**Butir Tugas 1**
Dalam teks pilihan tentang pola pendidikan anak, siapa penulis buku Parenting With Love?

**Teks Pilihan**
---

Mubadalah.id – Jika merujuk buku Parenting With Love, yang ditulis oleh Maria Ulfah Anshor, tentang pola pendidikan anak, maka dapat disimpulkan bahwa dalam mendidik anak sebaiknya jangan membedakan antara anak yang satu dan lainnya.
Pola Pendidikan Anak yang Adil
Anak perempuan dan laki-laki harus mendapatkan kesempatan untuk tumbuh sesuai dengan bakat dan potensinya masing-masing secara adil.
Berikut empat pola pendidikan yang adil terhadap anak, yang wajib para orang tua ketahui.
1. Tegas tapi Tidak Kaku
Orangtua sebaiknya memiliki sifat fleksibel, tegas tetapi tidak kaku, dan membiasakan dialog dengan anak.
Banyak orangtua bersikukuh untuk tidak mendengarkan apa yang sedang melanda anaknya, sehingga cenderung untuk memaksakan kehendaknya.
Fleksibilitas dalam arti bukan menjadi tidak disiplin dan lemah, tetapi sikap memahami perbuatan yang sesuai dengan situasi yang tepat, selagi masih dalam koridor yang benar.
Kelenturan sikap orangtua dalam menghadapi anak akan memudahkan orangtua melihat kepribadian dan karakter anak, serta menggali potensi, bakat, dan kreativitas anak.
Sebaliknya, anak pun menjadi terbuka, tidak merasa canggung atau takut mengemukakan pelbagai hal yang ingin tersampaikan pada orangtuanya.
Rasulullah Saw bersabda, “Maukah kuberitahukan, kepada siapakah api neraka itu diharamkan atau siapakah yang diharamkan dari neraka?” Beliau bersabda, “Neraka itu diharamkan terhadap orang yang dekat, sedang, fleksibel, dan mudah.”
2. Bijaksana
Sifat-sifat bijaksana sangat penting dalam pendidikan anak, sedangkan sifat pemarah dan emosional seyogianya terlarang.
Hal ini sebagaimana dalam Sabda Nabi Saw, ketika ada orang yang meminta kepadanya agar mendapatkan pesan secara khusus, maka tiga kali beliau memintanya agar tidak suka marah. (HR Al-Bukhari dari Abu Hurairah r.a.)

---

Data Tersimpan
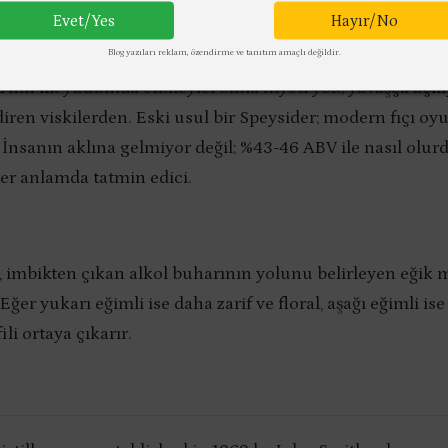
sky Masters 2010-2011 altın.
Evet/Yes
Hayır/No
y’s Whisky Bible 81.5 puan.
Blog yazıları reklam, özendirme ve tanıtım amaçlı değildir.
in ilk yudumda etkileyici olma niyeti yok; yavaşça açılıy
diren viskilerden. Eski usul bir Speysider; modern fıçı o
 İnsanın aklına gelmiyor değil; %43-46 ABV ile nasıl olur
 her anlamda tatmin edici.
, imbikten çıkan alkol buharının yolunu belirleyen eğik 
 Eğer yukarı eğimli ise daha zarif ve floral, aşağı eğimli is
li ortaya çıkarır.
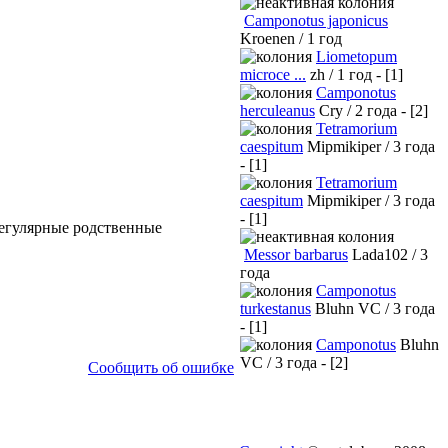
Camponotus japonicus
Kroenen / 1 год
Liometopum
microce ...
zh / 1 год - [1]
Camponotus
herculeanus
Cry / 2 года - [2]
Tetramorium
caespitum
Mipmikiper / 3 года
- [1]
Tetramorium
caespitum
Mipmikiper / 3 года
- [1]
регулярные родственные
Messor barbarus
Lada102 / 3
года
Camponotus
turkestanus
Bluhn VC / 3 года
- [1]
Camponotus
Bluhn
VC / 3 года - [2]
Сообщить об ошибке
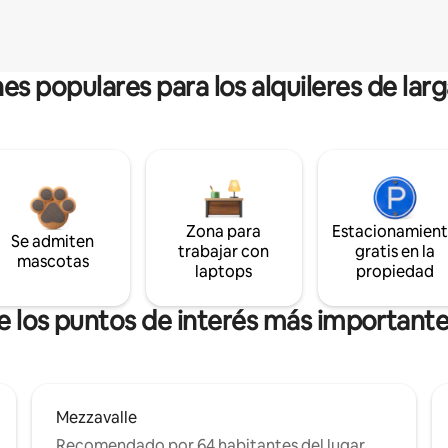
es populares para los alquileres de lar
Zona para
Estacionamien
Se admiten
trabajar con
gratis en la
mascotas
laptops
propiedad
de los puntos de interés más important
Mezzavalle
Recomendado por 64 habitantes del lugar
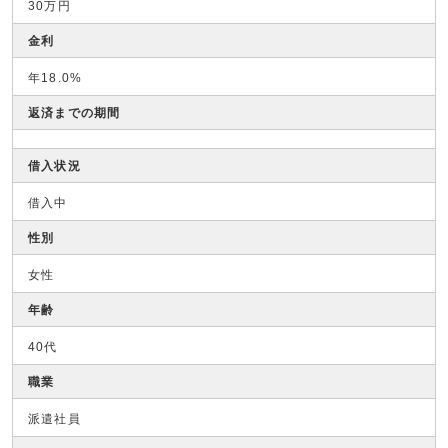
30万円
金利
年18.0%
返済までの期間
借入状況
借入中
性別
女性
年齢
40代
職業
派遣社員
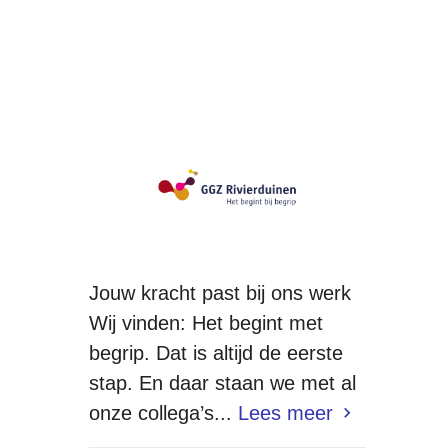
Jouw kracht past bij ons werk
Wij vinden: Het begint met
begrip. Dat is altijd de eerste
stap. En daar staan we met al
onze collega’s...
Lees meer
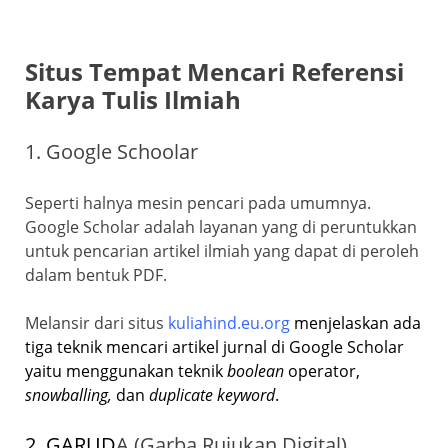
Situs Tempat Mencari Referensi
Karya Tulis Ilmiah
1. Google Schoolar
Seperti halnya mesin pencari pada umumnya.
Google Scholar adalah layanan yang di peruntukkan
untuk pencarian artikel ilmiah yang dapat di peroleh
dalam bentuk PDF.
Melansir dari situs
kuliahind.eu.org
menjelaskan ada
tiga teknik mencari artikel jurnal di Google Scholar
yaitu menggunakan teknik
boolean
operator,
snowballing,
dan
duplicate keyword
.
2. GARUD
A (Garba Rujukan Digital)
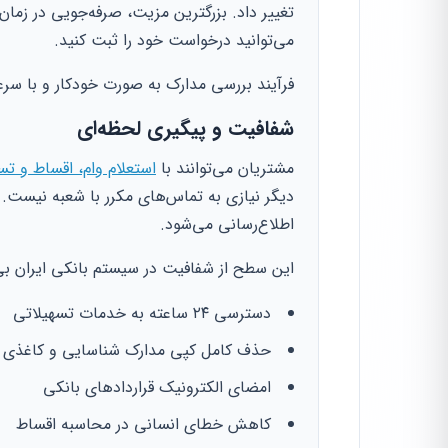
تغییر داد. بزرگترین مزیت، صرفه‌جویی در زمان
می‌توانید درخواست خود را ثبت کنید.
فرآیند بررسی مدارک به صورت خودکار و با سرع
شفافیت و پیگیری لحظه‌ای
مشتریان می‌توانند با
استعلام وام، اقساط و تسه
دیگر نیازی به تماس‌های مکرر با شعبه نیست. 
اطلاع‌رسانی می‌شود.
این سطح از شفافیت در سیستم بانکی ایران بی
دسترسی ۲۴ ساعته به خدمات تسهیلاتی
حذف کامل کپی مدارک شناسایی و کاغذی
امضای الکترونیک قراردادهای بانکی
کاهش خطای انسانی در محاسبه اقساط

---

**Butir Tugas 2**
Salin ulang kata demi kata baris-baris entri mulai dari baris yang memuat "Situs Tempat Mencari Referensi" hingga baris yang memuat "A (Garba Rujukan Digital)", kedua baris itu ikut disalin.

**Bagian Jawaban 1**
Maria Ulfah Anshor.

**Bagian Jawaban 2**
Situs Tempat Mencari Referensi
Karya Tulis Ilmiah
1. Google Schoolar
Seperti halnya mesin pencari pada umumnya.
Google Scholar adalah layanan yang di peruntukkan
untuk pencarian artikel ilmiah yang dapat di peroleh
dalam bentuk PDF.
Melansir dari situs
kuliahind.eu.org
menjelaskan ada
tiga teknik mencari artikel jurnal di Google Scholar
yaitu menggunakan teknik
boolean
operator,
snowballing,
dan
duplicate keyword
.
2. GARUD
A (Garba Rujukan Digital)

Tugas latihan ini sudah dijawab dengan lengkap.